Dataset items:

((

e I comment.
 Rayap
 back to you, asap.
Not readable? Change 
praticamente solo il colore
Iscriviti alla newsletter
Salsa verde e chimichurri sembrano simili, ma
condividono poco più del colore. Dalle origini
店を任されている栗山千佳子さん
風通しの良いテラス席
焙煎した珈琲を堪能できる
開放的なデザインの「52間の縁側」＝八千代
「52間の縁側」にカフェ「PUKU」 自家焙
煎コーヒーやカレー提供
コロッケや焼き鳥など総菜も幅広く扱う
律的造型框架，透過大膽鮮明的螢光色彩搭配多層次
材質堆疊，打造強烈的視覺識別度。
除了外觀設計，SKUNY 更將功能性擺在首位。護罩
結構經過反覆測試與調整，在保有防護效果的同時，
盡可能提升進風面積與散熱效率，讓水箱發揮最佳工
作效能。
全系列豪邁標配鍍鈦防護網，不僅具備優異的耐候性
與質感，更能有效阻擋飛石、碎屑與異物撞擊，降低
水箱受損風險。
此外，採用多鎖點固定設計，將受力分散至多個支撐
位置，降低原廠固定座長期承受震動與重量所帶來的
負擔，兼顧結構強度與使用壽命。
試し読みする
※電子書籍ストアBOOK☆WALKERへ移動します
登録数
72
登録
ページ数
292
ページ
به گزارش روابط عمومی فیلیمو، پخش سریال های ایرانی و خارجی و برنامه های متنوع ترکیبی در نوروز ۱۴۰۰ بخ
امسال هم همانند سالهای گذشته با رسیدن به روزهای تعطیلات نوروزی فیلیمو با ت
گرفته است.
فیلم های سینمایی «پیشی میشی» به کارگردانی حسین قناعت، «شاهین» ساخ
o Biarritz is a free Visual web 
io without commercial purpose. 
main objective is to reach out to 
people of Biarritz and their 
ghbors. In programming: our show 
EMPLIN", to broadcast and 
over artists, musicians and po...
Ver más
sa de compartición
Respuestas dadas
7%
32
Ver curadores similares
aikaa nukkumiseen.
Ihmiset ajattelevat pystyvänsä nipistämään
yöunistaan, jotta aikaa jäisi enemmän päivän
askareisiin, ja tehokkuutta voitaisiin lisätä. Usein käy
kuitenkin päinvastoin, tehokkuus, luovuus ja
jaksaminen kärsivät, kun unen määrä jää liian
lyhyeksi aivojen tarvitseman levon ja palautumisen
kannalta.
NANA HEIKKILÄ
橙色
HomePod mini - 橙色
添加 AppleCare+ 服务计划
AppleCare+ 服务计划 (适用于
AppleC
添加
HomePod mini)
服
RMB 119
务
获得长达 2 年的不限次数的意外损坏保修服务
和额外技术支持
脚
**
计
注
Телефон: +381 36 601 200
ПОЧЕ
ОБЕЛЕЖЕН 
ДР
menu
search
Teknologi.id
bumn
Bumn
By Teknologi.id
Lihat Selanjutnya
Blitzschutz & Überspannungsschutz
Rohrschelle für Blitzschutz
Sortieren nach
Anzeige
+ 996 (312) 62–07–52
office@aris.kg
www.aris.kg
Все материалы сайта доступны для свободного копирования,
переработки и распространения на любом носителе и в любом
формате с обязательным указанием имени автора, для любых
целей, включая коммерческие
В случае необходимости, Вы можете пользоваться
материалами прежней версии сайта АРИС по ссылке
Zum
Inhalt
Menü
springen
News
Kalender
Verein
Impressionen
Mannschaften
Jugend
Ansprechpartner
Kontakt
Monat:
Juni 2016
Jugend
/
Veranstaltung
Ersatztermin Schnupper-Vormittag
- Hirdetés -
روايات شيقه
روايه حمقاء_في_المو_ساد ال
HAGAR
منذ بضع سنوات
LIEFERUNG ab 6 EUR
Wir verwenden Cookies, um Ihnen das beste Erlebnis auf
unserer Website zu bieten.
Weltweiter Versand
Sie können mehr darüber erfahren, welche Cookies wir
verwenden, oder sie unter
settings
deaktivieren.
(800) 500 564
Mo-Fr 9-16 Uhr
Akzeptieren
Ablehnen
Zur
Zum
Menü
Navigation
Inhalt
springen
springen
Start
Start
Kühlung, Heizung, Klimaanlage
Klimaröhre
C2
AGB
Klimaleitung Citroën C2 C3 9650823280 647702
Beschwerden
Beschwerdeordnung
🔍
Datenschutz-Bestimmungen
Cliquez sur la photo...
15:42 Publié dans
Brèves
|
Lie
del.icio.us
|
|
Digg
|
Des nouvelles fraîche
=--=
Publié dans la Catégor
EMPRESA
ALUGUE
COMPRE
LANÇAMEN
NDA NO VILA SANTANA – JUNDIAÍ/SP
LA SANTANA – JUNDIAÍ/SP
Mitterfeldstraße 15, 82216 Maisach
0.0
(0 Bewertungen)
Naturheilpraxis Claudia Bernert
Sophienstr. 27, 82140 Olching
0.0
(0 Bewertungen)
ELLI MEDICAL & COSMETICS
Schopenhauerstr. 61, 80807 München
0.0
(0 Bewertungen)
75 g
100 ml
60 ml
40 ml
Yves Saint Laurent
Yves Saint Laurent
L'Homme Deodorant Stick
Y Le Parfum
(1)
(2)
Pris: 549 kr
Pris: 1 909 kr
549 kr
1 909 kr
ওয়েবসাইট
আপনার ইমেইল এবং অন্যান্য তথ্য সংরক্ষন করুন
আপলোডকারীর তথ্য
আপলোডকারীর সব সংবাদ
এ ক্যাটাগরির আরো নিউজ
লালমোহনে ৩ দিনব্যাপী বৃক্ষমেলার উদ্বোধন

))

Written task: The answer must be a verbatim transcription of the entries above, from the first line through the line that contains "Ver curadores similares", and nothing more.

Expected output:
e I comment.
 Rayap
 back to you, asap.
Not readable? Change 
praticamente solo il colore
Iscriviti alla newsletter
Salsa verde e chimichurri sembrano simili, ma
condividono poco più del colore. Dalle origini
店を任されている栗山千佳子さん
風通しの良いテラス席
焙煎した珈琲を堪能できる
開放的なデザインの「52間の縁側」＝八千代
「52間の縁側」にカフェ「PUKU」 自家焙
煎コーヒーやカレー提供
コロッケや焼き鳥など総菜も幅広く扱う
律的造型框架，透過大膽鮮明的螢光色彩搭配多層次
材質堆疊，打造強烈的視覺識別度。
除了外觀設計，SKUNY 更將功能性擺在首位。護罩
結構經過反覆測試與調整，在保有防護效果的同時，
盡可能提升進風面積與散熱效率，讓水箱發揮最佳工
作效能。
全系列豪邁標配鍍鈦防護網，不僅具備優異的耐候性
與質感，更能有效阻擋飛石、碎屑與異物撞擊，降低
水箱受損風險。
此外，採用多鎖點固定設計，將受力分散至多個支撐
位置，降低原廠固定座長期承受震動與重量所帶來的
負擔，兼顧結構強度與使用壽命。
試し読みする
※電子書籍ストアBOOK☆WALKERへ移動します
登録数
72
登録
ページ数
292
ページ
به گزارش روابط عمومی فیلیمو، پخش سریال های ایرانی و خارجی و برنامه های متنوع ترکیبی در نوروز ۱۴۰۰ بخ
امسال هم همانند سالهای گذشته با رسیدن به روزهای تعطیلات نوروزی فیلیمو با ت
گرفته است.
فیلم های سینمایی «پیشی میشی» به کارگردانی حسین قناعت، «شاهین» ساخ
o Biarritz is a free Visual web 
io without commercial purpose. 
main objective is to reach out to 
people of Biarritz and their 
ghbors. In programming: our show 
EMPLIN", to broadcast and 
over artists, musicians and po...
Ver más
sa de compartición
Respuestas dadas
7%
32
Ver curadores similares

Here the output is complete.